A remarkable tribute to Guernica/Fallujah. A number of reviews have mentioned
not only the background (WSJ) but also Guernica. It is great that you all have
helped to keep Picasso’s work relevant!
DeeDee

Rock on! Glad to see this happen.
I’m definitely not dead set on the idea that it must be billboards… graffiti, stenciling, mobile panelized versions all work. Or projected images. I’d just like to see it out there.
This is really exciting for me. I’ll post about it in the American Guernica updates soon.

As i went downstairs… i came across “homeage to Guernica” and it was the 1st peice i saw at the biennial, then after i went through the entire show, it was THE BEST THING on display. Guernica is my favorite piece and you did it quite some justice. picasso would be proud.

Anthony — we didn’t get to pick the placement, the installation was originally supposed to be upstairs somewhere but got pushed to the basement at the last minute.
Great interventionist project! Altria being the lead sponsor of the Biennial is messed up but unfortunately it’s par for the course; even before the name change, Philip Morris spread a lot of money around in the art world, especially to NYC museums.
In regards to your question about what kind of art would produce a radical impact today, is another, intimately related question: what kind of art institutions can we imagine that would foster that kind of art? Certainly one that’s free from Altria money, right, but how to pull it off?
Anyway, thanks for the response. Glad you did this!

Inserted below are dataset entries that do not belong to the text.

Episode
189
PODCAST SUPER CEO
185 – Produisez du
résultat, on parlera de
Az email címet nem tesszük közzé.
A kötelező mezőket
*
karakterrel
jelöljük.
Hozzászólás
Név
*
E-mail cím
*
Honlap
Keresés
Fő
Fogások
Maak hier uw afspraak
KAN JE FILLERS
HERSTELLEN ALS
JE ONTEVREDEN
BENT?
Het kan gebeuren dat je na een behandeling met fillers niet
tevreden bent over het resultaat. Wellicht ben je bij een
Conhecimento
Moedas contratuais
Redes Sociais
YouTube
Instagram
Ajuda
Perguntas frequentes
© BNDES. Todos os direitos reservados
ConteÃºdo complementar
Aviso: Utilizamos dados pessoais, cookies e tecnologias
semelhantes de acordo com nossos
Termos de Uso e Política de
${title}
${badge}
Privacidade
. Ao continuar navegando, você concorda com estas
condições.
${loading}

I’m really glad that you have been making art with political intent. Please get in touch if you’d like to, I also like making political art. Good luck!

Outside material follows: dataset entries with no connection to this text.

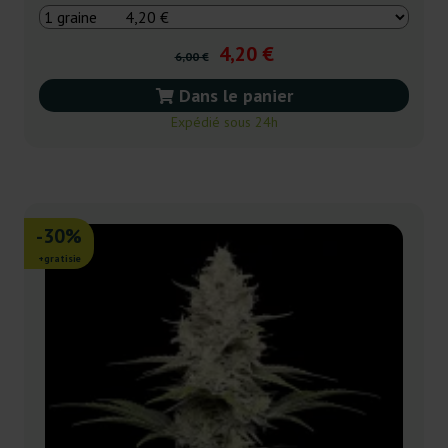
4,20 €
6,00 €
Dans le panier
Expédié sous 24h
-30%
+gratisie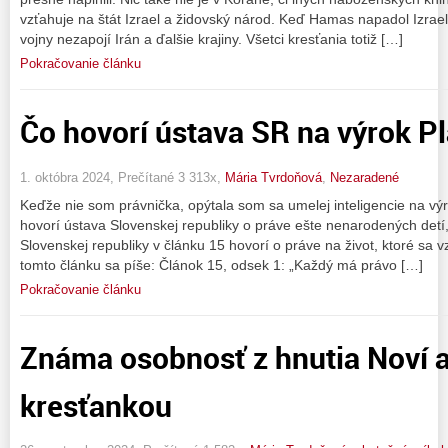
vzťahuje na štát Izrael a židovský národ. Keď Hamas napadol Izrael
vojny nezapojí Irán a ďalšie krajiny. Všetci kresťania totiž […]
Pokračovanie článku
Čo hovorí ústava SR na výrok P
1. októbra 2024, Prečítané 3 313x,
Mária Tvrdoňová
,
Nezaradené
Keďže nie som právnička, opýtala som sa umelej inteligencie na výr
hovorí ústava Slovenskej republiky o práve ešte nenarodených det
Slovenskej republiky v článku 15 hovorí o práve na život, ktoré sa 
tomto článku sa píše: Článok 15, odsek 1: „Každý má právo […]
Pokračovanie článku
Známa osobnosť z hnutia Noví at
kresťankou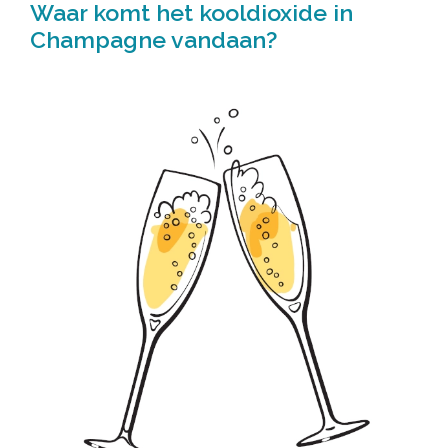
Waar komt het kooldioxide in
Champagne vandaan?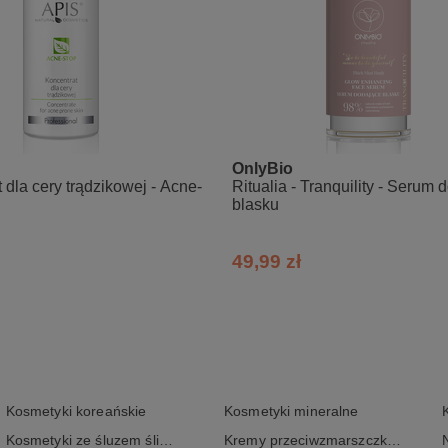
OnlyBio
 dla cery trądzikowej - Acne-
Ritualia - Tranquility - Serum
blasku
49,99 zł
Kosmetyki koreańskie
Kosmetyki mineralne
Kosmetyki ze śluzem ślimaka
Kremy przeciwzmarszczkowe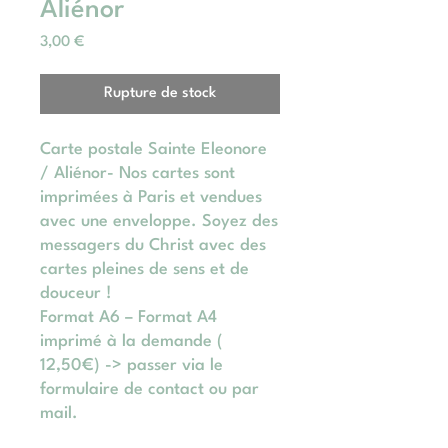
Aliénor
Prix
3,00 €
Rupture de stock
Carte postale Sainte Eleonore
/ Aliénor- Nos cartes sont
imprimées à Paris et vendues
avec une enveloppe. Soyez des
messagers du Christ avec des
cartes pleines de sens et de
douceur !
Format A6 – Format A4
imprimé à la demande (
12,50€) -> passer via le
formulaire de contact ou par
mail.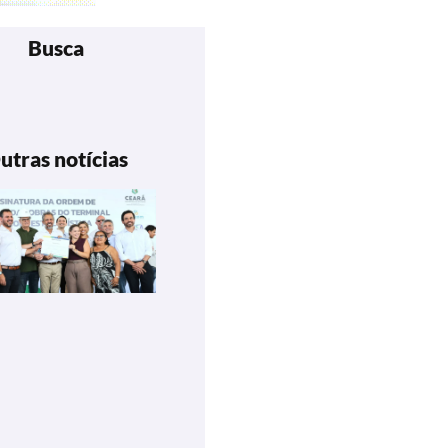
Busca
utras notícias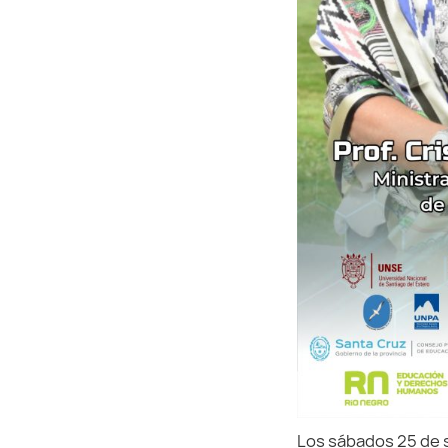
Los sábados 25 de se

sorry to rain on the parade or whatever, but guernica had nothing to do with germany or italy. in case we’ve forgotten, spain suffered through
their own little fascist experiment, engineered by a little old guy named francisco franco. guernica was painted in response to franco’s bombing of the town during the spanish civil war.

Sorry if the wording was unclear — you are of course right. The root of the tragedy of the Spanish Civil War and the four decades of fascism in Spain lies in Franco’s rebellion against the republican-socialist government. The Allies’ indifference to Spanish democracy and post-war tolerance/support for Franco-fascism is one of the hideously revealing contradictions of the 20th century.
Germany did provide air support to Franco and the Italian/German intervention was in stark contrast to the US/Britain’s stark refusal to support the republican cause. My understanding of the bombing of Guernica specifically is that it was carried out mainly by the German Luftwaffe. I am not an expert in this history by any means so if I am wrong in this, let me know and I will correct the post.